- _REQUIREMENTS_
(A) In the billiard-ball collision text, what speed does ball 1 have immediately after the collision?
(B) From the billiard-ball collision text, write out the passage that begins at the words "Two billiard balls" and ends after "Answer: (B)", substituting "snooker" for "billiard".

** start of SUPPLIED TEXT **

Question

Two billiard balls undergo a head-on collision. Ball $1$ is twice as heavy as ball $2$ . Initially, the ball $1$ moves with a speed $v$ towards the ball $2$ which is at rest. Immediately after the collision, ball $1$ travels at a speed of $v/3$ in the same direction. What type of collision has occurred?

• A. Inelastic
• B. Elastic
• C. Completely inelastic
• D. Cannot be determined from the information given

Answer 1

Answer: (B)

$\left(\text{v}\right)_{1} = \frac{\left(\left(\text{m}\right)_{1} - \left(\text{m}\right)_{2}\right) \left(\text{u}\right)_{1}}{\left(\text{m}\right)_{1} + \left(\text{m}\right)_{2}} + \frac{2 \left(\text{m}\right)_{2} \left(\text{u}\right)_{2}}{\left(\text{m}\right)_{1} + \left(\text{m}\right)_{2}}$
$\left(\text{v}\right)_{2} = \frac{\left(\left(\text{m}\right)_{2} - \left(\text{m}\right)_{1}\right) \left(\text{u}\right)_{2}}{\left(\text{m}\right)_{1} + \left(\text{m}\right)_{2}} + \frac{2 \left(\text{m}\right)_{1} \left(\text{u}\right)_{1}}{\left(\text{m}\right)_{1} + \left(\text{m}\right)_{2}}$

$\text{u}_{1}=\text{v} \\ \text{m}_{1}=2\text{m} \\ \text{v}_{1}=\frac{\text{v}}{3} \left|\right. \text{u}_{2}=0 \\ \text{m}_{2}=\text{m} \\ \text{v}_{2}=\text{?}$
From conservation of linear momentum
$2 \text{m v} = 2 \text{m} \times \frac{\text{v}}{3} + \text{m} \times \text{v}_{2}$
$\text{v}_{2} = 2 \text{v} - \frac{2 \text{v}}{3} \, \, ⇒ \, \, \text{v}_{2} = \frac{4 \text{v}}{3}$
$\text{e} = \frac{\text{velocity of seperation after collission}}{\text{velocity of apporach before collission}} ⇒ \text{e} = \frac{\frac{4 \text{v}}{3} - \frac{\text{v}}{3}}{\text{v}}$
e = 1

** end of SUPPLIED TEXT **
** start of PROVIDED DATA **

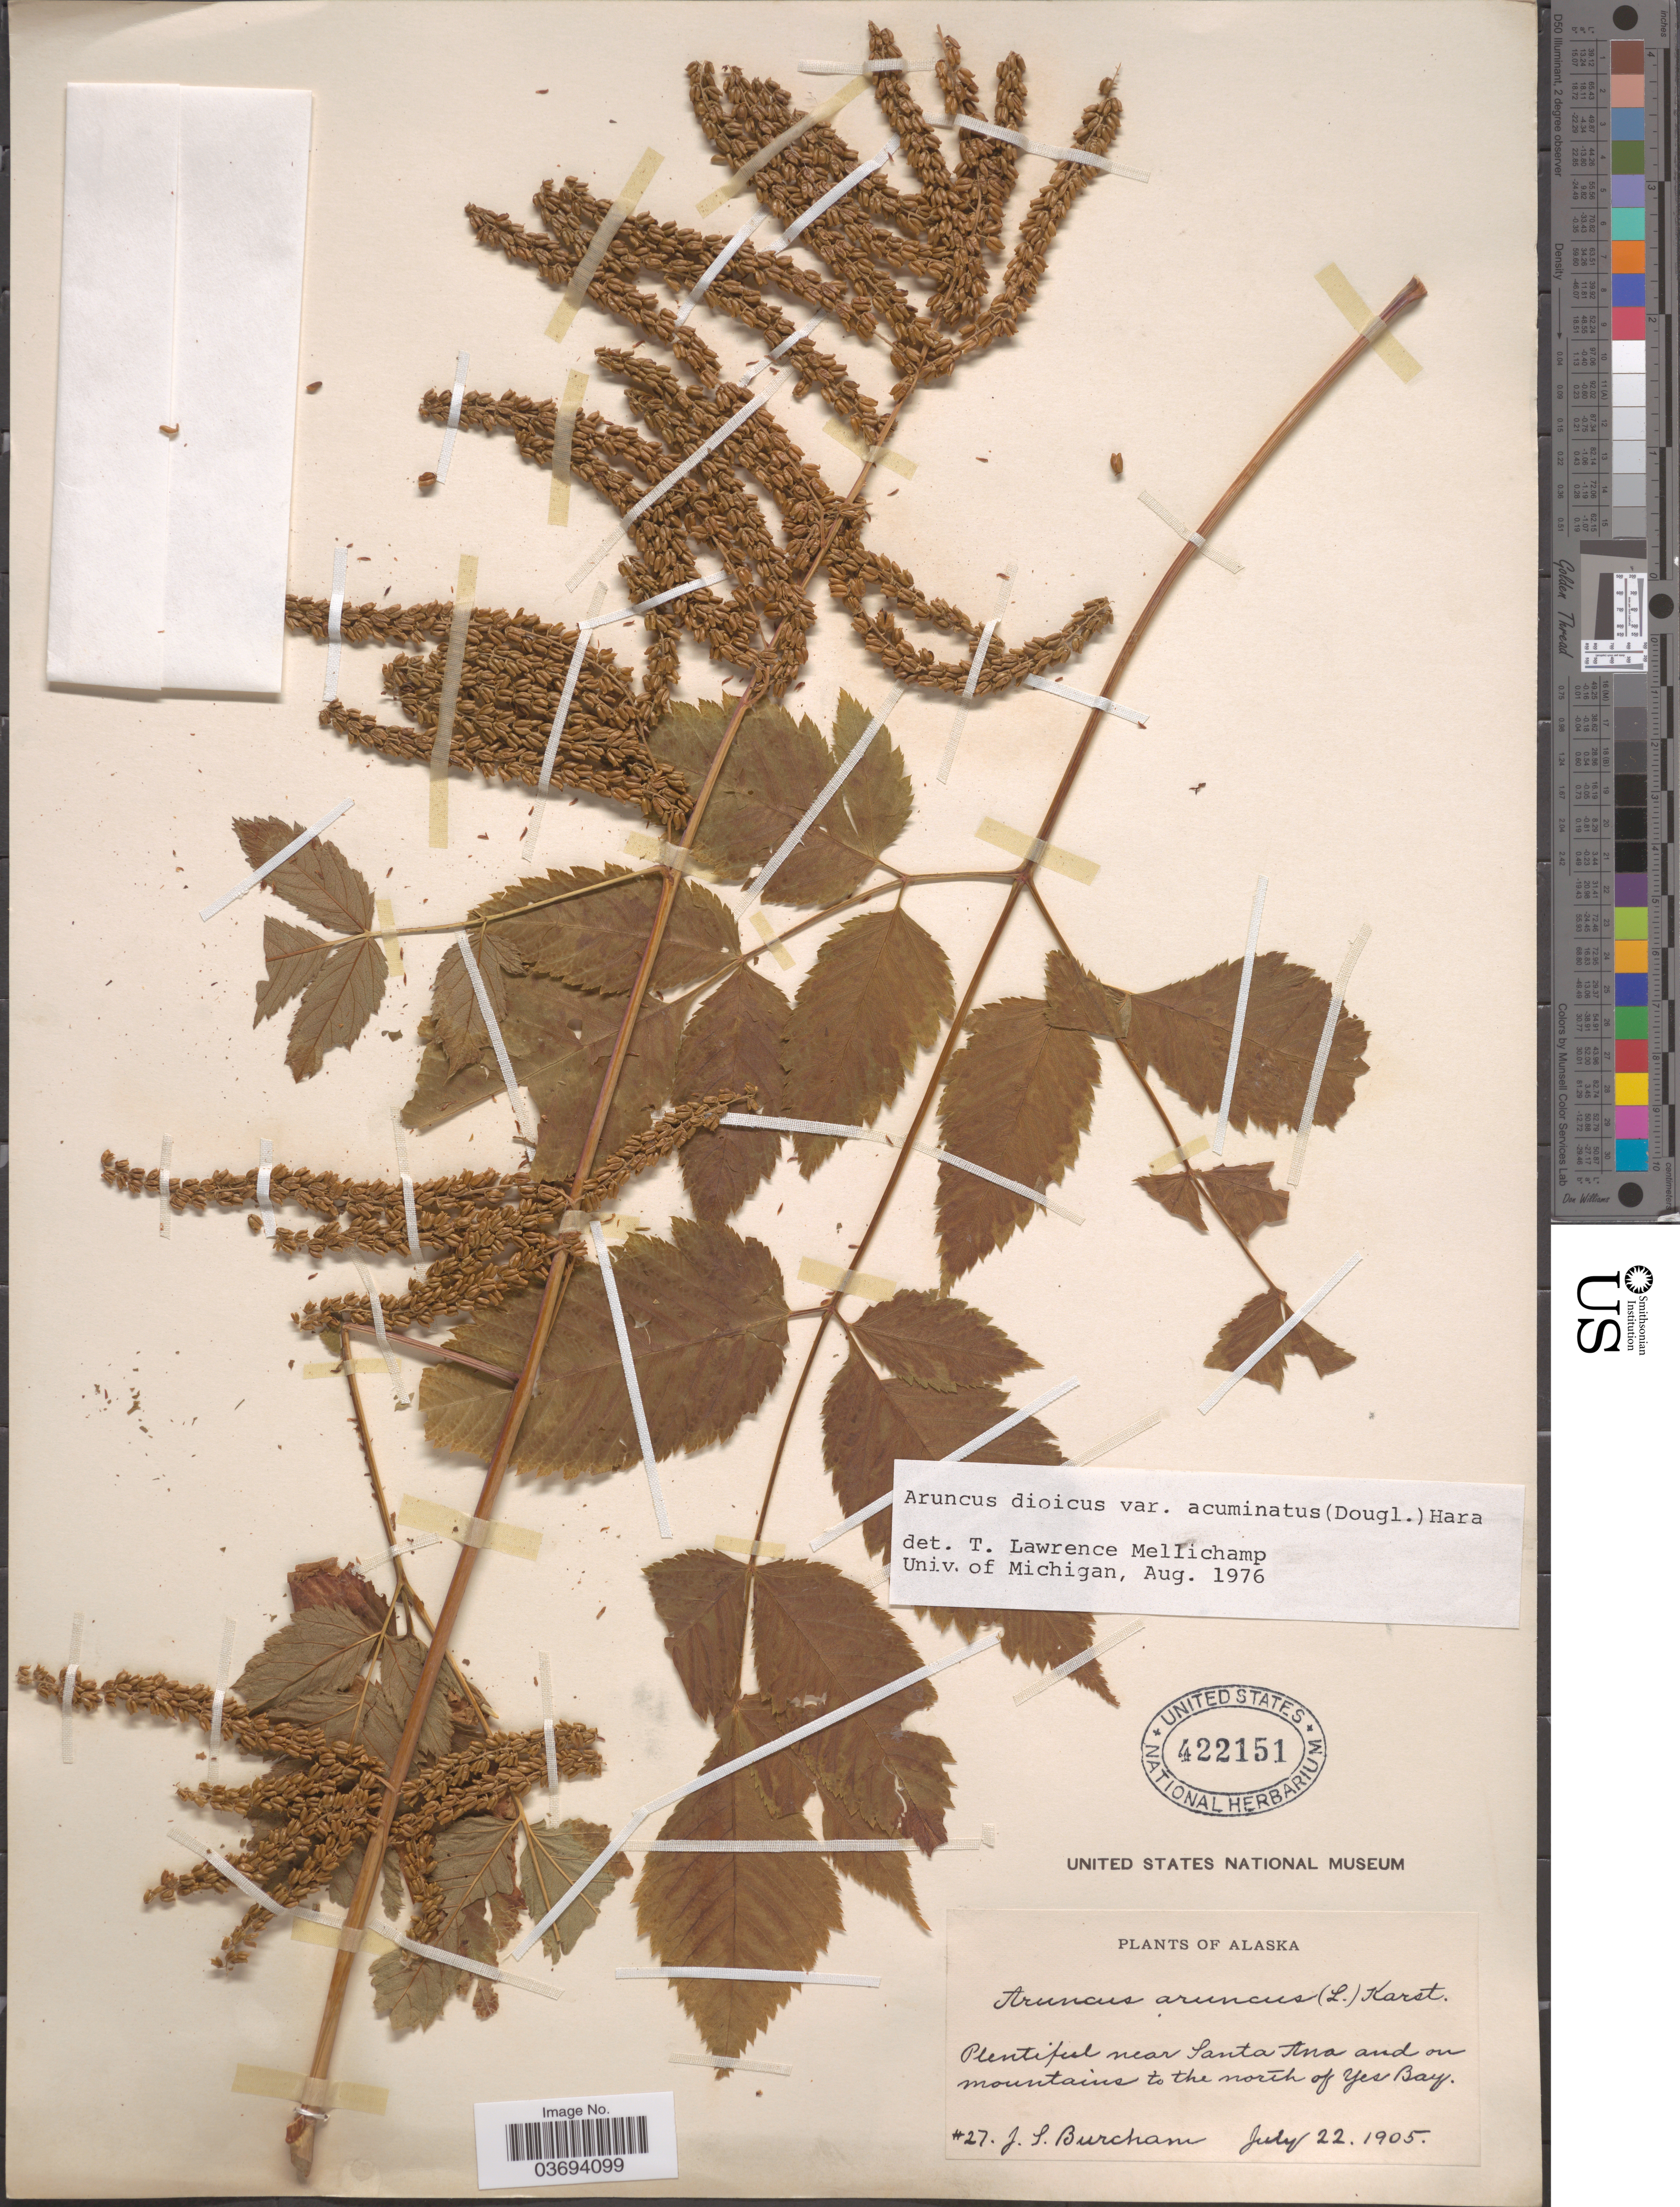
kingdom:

** end of PROVIDED DATA **

- _OUTPUTS FOR THE TASKS_
(A) Ball 1 travels at v/3 in the same direction.

(B)
Two snooker balls undergo a head-on collision. Ball $1$ is twice as heavy as ball $2$ . Initially, the ball $1$ moves with a speed $v$ towards the ball $2$ which is at rest. Immediately after the collision, ball $1$ travels at a speed of $v/3$ in the same direction. What type of collision has occurred?

• A. Inelastic
• B. Elastic
• C. Completely inelastic
• D. Cannot be determined from the information given

Answer 1

Answer: (B)